Kedua, kenaikan gaji PNS dan anggota TNI/Polri dilakukan apabila rasio korupsi
birokrasi mengalami realitas penurunan yang aktual dan progresif. Jika korupsi
menurun maka pendapatan negara akan bisa diefisiensikan serta dimasukkan dalam
rekening negara. Dengan korupsi yang minimal maka selayaknya para PNS termasuk
anggota TNI/Polri patut diberikan reward peningkatan gaji. Jangan sampai seperti
logika mantan Menkeu Sri Mulyani Indrawati dan Bank Dunia dengan alasan
reformasi birokrasi, membuat program remunerasi bagi PNS departemen keuangan,
hasilnya (korupsi) tetap merajalela dan bahkan besarannya meningkat. Setidaknya
hal tersebut tercermin dari kasus-kasus korupsi yang terungkap di mata publik.
Ketiga, kenaikan gaji PNS termasuk pejabat negara harus melihat komparasi dengan
perbandingan upah buruh serta skala inflasi di negeri ini. Kenaikan gaji PNS jangan
sampai jauh melebihi standar KHL di kalangan pekerja industrial sehingga akan
menciptakan sentimentasi sosial yang ujung-ujungnya akan membuat sikap antipati
terhadap abdi negara. Dengan sikap demikian, dapat dipastikan kinerja dan
pelayanan para PNS akan menemukan titik resistensi.

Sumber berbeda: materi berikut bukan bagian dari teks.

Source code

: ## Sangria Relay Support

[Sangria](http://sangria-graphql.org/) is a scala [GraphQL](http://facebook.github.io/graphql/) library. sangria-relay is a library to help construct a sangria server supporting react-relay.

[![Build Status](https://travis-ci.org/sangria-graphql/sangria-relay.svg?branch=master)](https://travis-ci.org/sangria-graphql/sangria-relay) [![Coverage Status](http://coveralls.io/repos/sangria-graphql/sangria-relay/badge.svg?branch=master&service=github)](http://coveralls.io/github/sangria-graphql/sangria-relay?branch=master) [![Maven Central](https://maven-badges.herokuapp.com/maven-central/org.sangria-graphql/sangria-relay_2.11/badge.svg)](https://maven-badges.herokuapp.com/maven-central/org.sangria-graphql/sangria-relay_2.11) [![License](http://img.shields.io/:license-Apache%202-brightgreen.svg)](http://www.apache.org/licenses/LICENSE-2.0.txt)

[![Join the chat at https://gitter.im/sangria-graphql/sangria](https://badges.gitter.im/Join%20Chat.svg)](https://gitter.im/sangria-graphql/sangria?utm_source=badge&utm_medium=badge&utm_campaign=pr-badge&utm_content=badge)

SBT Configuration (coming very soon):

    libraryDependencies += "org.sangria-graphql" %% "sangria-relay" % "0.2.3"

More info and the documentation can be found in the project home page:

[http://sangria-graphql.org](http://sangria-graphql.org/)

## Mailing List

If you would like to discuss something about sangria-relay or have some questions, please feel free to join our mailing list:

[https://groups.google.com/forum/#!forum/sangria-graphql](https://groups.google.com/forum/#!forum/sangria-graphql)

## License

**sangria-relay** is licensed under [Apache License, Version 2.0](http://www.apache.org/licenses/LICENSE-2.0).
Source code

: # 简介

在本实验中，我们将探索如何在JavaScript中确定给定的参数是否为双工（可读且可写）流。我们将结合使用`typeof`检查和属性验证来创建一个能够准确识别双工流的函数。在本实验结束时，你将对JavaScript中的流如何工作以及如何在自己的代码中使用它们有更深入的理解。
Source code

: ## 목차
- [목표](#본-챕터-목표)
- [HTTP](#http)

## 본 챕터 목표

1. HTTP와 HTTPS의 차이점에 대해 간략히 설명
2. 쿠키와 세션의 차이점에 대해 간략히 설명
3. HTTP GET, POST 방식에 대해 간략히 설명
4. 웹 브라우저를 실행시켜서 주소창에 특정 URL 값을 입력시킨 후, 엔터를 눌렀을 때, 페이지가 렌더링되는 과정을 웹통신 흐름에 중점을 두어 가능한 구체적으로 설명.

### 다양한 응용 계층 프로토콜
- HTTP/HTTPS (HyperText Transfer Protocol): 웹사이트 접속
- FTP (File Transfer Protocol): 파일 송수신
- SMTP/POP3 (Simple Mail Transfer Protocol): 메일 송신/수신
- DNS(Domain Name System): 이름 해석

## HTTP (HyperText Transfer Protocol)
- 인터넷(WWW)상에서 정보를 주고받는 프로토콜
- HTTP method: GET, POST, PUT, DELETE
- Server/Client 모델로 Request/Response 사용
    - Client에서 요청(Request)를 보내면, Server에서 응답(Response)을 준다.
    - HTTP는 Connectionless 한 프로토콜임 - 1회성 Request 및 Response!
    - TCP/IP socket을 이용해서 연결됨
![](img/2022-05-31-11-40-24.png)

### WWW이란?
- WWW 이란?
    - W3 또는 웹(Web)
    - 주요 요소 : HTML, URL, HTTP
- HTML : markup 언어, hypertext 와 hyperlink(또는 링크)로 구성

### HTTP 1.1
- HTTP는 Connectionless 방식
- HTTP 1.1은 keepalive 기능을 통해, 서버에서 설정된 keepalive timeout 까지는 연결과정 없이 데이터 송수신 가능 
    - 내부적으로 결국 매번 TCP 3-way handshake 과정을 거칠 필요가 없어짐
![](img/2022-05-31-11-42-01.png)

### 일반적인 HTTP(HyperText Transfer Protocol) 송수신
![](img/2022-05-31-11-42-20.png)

Kenaikan gaji PNS sendiri akan terasa berarti apabila pemerintahan SBY-Boediono
mampu menjalankan program ekonomi nasional dengan menurunkan harga
kebutuhan dasar masyarakat. Jadi, bukannya malah menaikkan gaji yang imbasnya
dapat menaikkan standar harga kebutuhan pokok (dasar) dan ujung-ujungnya akan
menambah laju inflasi.
Kenaikan gaji PNS harus pula didasari oleh spirit keadilan dengan memperhatikan
aspirasi serta kepentingan masyarakat. Jadi, bukannya untuk sekedar
menyenangkan para abdi negara namun merugikan hak serta kepentingan "pemilik"
negara, yakni masyarakat luas. ***
Penulis adalah Koordinator Kajian Filsafat Sosial dan Demokrasi.